Record extracts:
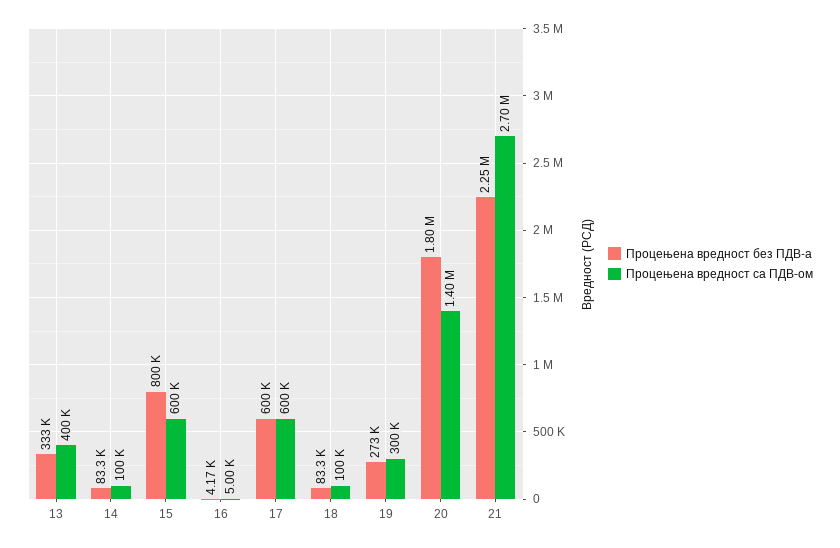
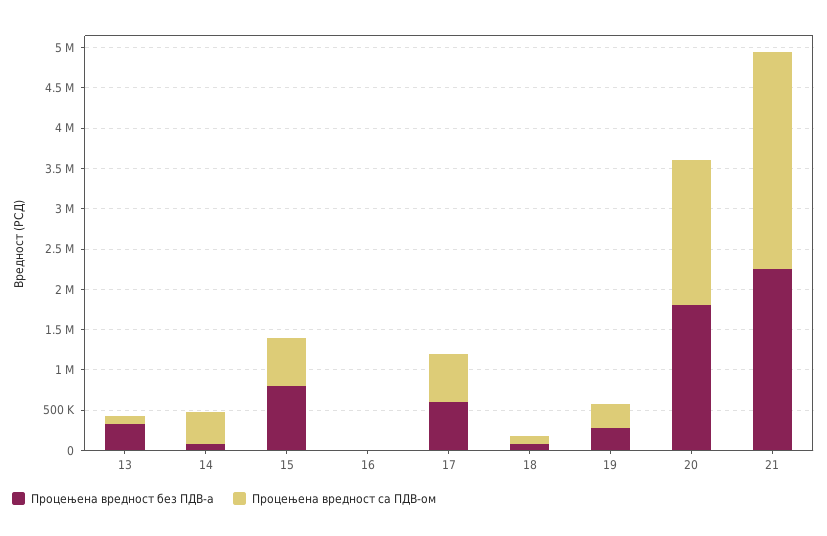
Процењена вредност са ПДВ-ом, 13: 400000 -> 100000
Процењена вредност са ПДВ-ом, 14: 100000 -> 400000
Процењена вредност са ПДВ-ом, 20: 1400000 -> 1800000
...
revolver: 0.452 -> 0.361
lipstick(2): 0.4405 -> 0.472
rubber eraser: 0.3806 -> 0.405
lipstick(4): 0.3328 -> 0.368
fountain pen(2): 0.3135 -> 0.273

Brief: Going through the material, count each line that carries the word "Процењена", and output only that count.

Result below: 3